* _WRITTEN INSTRUCTION 1_:
In the rows of specimen catalog data further down, copy out everything from the line containing "collection date as typed: 27 Nov 1972" down to the line containing "state / province: Montana", both included, with each line unchanged.

┌─ PROVIDED TEXT

Some improvements around `Q_rsqrt()` #1458

illwieckz · 2024-12-09T19:55:49Z

Add Q_sqrt_fast() that skips the second iteration, it is believed to be useless:
Do we need this level of precision in Q_rsqrt? #1457
Use better magic constants for the Q_rsqrt trick,
the values come from: http://rrrola.wz.cz/inv_sqrt.html
Use Q_sqrt_fast() in R_TBNtoQtangents() and VectorNormalizeFast().

illwieckz · 2024-12-09T20:13:03Z

Hmm, I removed the engine: use VectorNormalizeFast when the return value isn't used commit, maybe it breaks the tests.

illwieckz · 2024-12-09T20:16:49Z

The commit removing the second iteration makes this gives 20% performance bump on such scene with 170+ models rendered using the CPU (r_vboModel 0):

Before, 8fps:

After, 10fps:

illwieckz · 2024-12-09T20:28:19Z

Hmm, I removed the engine: use VectorNormalizeFast when the return value isn't used commit, maybe it breaks the tests.

I readded that commit, what breaks the test is the removal of the second iteration.

How do we check test to be true, by comparing against previous values we computed with Dæmon?

slipher · 2024-12-09T20:36:09Z

How do we check test to be true, by comparing against previous values we computed with Dæmon?

Yeah that's how I made the patch trace tests. Since there is a long chain of calculations for converting a patch to collision geometry, I wasn't able to find the platonically ideal value (unlike with brushes where it easy).

└─

* _WRITTEN INSTRUCTION 2_:
Pick up the Q_rsqrt discussion above right after its final comment and carry it forward.

┌─ STORED ROWS

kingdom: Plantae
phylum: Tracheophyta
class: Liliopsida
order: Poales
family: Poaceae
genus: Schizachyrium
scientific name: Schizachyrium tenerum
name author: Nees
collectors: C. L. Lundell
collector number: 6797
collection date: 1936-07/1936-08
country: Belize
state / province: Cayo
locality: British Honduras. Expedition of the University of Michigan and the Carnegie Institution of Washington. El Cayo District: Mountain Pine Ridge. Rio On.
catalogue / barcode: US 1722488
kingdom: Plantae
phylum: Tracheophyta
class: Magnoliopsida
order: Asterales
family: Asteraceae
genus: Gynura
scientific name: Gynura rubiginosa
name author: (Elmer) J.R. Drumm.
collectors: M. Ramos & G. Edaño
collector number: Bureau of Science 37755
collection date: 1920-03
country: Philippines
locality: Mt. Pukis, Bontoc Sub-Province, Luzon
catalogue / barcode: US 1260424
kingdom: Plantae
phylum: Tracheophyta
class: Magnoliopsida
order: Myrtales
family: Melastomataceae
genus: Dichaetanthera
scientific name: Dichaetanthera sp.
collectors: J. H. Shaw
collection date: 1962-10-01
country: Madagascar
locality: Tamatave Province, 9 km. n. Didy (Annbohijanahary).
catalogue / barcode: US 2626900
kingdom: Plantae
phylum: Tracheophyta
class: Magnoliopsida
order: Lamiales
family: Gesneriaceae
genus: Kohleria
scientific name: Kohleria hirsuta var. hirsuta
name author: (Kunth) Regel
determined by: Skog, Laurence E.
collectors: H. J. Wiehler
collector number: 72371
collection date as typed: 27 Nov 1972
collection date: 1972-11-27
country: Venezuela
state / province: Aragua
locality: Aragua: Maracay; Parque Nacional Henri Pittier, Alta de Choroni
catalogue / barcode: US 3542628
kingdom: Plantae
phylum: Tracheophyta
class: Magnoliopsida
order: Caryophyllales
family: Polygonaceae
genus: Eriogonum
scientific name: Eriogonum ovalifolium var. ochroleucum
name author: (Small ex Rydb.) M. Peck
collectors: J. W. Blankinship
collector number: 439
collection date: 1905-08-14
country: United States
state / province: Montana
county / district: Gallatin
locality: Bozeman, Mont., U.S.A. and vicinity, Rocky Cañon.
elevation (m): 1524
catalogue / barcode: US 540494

└─

* _TASK RESPONSE 1_:
collection date as typed: 27 Nov 1972
collection date: 1972-11-27
country: Venezuela
state / province: Aragua
locality: Aragua: Maracay; Parque Nacional Henri Pittier, Alta de Choroni
catalogue / barcode: US 3542628
kingdom: Plantae
phylum: Tracheophyta
class: Magnoliopsida
order: Caryophyllales
family: Polygonaceae
genus: Eriogonum
scientific name: Eriogonum ovalifolium var. ochroleucum
name author: (Small ex Rydb.) M. Peck
collectors: J. W. Blankinship
collector number: 439
collection date: 1905-08-14
country: United States
state / province: Montana

* _TASK RESPONSE 2_:
Making traces imprecise is probably much more likely to cause bugs than graphics stuff. Let's not mess with traces.

illwieckz · 2024-12-09T20:43:17Z

But is it correct to do y *= ( 1.5f - ( x * y * y ) );
after _mm_store_ss( &y, _mm_rsqrt_ss( _mm_load_ss( &number ) ) );?

slipher · 2024-12-09T23:10:00Z

src/engine/qcommon/q_math.cpp

@@ -1082,7 +1082,7 @@ void PerpendicularVector( vec3_t dst, const vec3_t src )
 	/*
 	 * * normalize the result
 	 */
-	VectorNormalize( dst );
+	VectorNormalizeFast( dst );


I definitely don't want to see the inaccurate version used for basic math routines. It's OK to use the sloppy version for graphics-specific stuff

Why is it inaccurate? They both use Q_sqrt() (and then they both use _mm_rsqrt_ps()).

// returns vector length inline vec_t VectorNormalize( vec3_t v ) { vec_t length = DotProduct( v, v ); if ( length != 0.0f ) { vec_t ilength = Q_rsqrt( length ); /* sqrtf(length) = length * (1 / sqrtf(length)) */ length *= ilength; VectorScale( v, ilength, v ); } return length; } // does NOT return vector length, uses rsqrt approximation // fast vector normalize routine that does not check to make sure // that length != 0, nor does it return length inline void VectorNormalizeFast( vec3_t v ) { vec_t ilength = Q_rsqrt( DotProduct( v, v ) ); VectorScale( v, ilength, v ); }

The comment before VectorNormalizeFast() saying uses rsqrt approximation is misleading, they both uses rsqrt. Maybe long time ago in the past the other one didn't, but they both do.

The difference is that VectorNormalize() tests for the length not being zero, skips an useless scale if it is, and returns the length.

In the past I did the contrary, replacing VectorNormalizeFast() with VectorNormalize() in hope the extra test would actually make it faster by skipping the scale, it was slower because of the test breaking the vectorization.

The two functions should produce the same results as they use the same operations, one of them is just slower.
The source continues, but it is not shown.